Okay, so let's inject a little reality here. There is nothing that will ground you in reality like a wedding. Like, when Jenny got married, I just missed being a bridesmaid by one cup size. Okay, well, TWO cup sizes. For guys, getting married is just what you have to do before you Slip her the Pork, but for us girls, it has a different meaning.
I mean, she gets up there in front of her parents and all her friends, and YOUR parents and all YOUR friends, and the Minister, and God, and promises to "leave and cleave" and yada yada, and now it's ten years later and she's forty pounds heavier and now you think she is going to bring guys home? Guys, they forget all that yada yada stuff, but girls don't. We really believe it, even ten years ater and forty pounds heavier.
If you want a domme bitch-grrl, you have to MARRY one to BEGIN with!
After you marry miss "nice-nice" it's too late. Oh, I know, everyone has a "brother-in-law story: "Mah bruth'n law, he married this girl innis sunday school class, a' they didn' even git back from th' HONEYMOON b'fore he was licking the other guys cum out'n her pussy," but those are the exceptions that prove the rule.
You need to marry someone like ME, I mean, I LOVE to show off, I'd be a perfect slut-wife, I mean I am WAY to wild to EVER settle down with one guy.
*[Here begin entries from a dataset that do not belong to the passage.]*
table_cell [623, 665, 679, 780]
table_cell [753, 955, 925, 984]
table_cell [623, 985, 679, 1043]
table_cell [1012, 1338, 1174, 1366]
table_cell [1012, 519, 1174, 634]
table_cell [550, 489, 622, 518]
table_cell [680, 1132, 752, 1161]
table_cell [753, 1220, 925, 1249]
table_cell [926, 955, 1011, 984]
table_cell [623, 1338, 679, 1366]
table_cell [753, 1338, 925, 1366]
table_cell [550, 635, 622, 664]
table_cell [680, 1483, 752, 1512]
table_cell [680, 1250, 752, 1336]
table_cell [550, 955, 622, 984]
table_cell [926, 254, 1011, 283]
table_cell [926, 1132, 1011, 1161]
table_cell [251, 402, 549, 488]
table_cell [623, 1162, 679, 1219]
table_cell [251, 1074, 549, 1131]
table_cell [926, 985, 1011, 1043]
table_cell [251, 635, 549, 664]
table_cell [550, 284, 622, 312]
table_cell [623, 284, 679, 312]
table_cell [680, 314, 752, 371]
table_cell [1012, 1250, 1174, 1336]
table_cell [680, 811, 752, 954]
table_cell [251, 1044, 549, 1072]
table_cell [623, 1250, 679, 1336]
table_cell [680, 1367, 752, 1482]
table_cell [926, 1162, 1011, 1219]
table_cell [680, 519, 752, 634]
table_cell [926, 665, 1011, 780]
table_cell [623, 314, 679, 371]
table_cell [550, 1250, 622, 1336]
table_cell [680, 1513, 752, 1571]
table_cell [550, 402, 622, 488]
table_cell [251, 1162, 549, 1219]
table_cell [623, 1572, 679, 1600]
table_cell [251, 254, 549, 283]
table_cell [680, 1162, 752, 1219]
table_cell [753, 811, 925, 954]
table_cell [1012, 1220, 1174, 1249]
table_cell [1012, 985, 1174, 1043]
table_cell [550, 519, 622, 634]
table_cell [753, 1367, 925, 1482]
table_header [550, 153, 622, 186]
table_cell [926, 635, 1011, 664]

Of course, I'd never marry you unless I was really, really stoned, or maybe in a fit of absent-mindedness. Of course, I don't really go for the panty-boy, TS/TV/TG stuff, or the femdom stuff, but that has nothing to do with cuckolding anyway, (not that there is anything wrong with it).
Love,
Jamie
PS No, I'm not hinting, I don't WANT to get married, to you, or anyone else, I'm having WAY too much fun being single!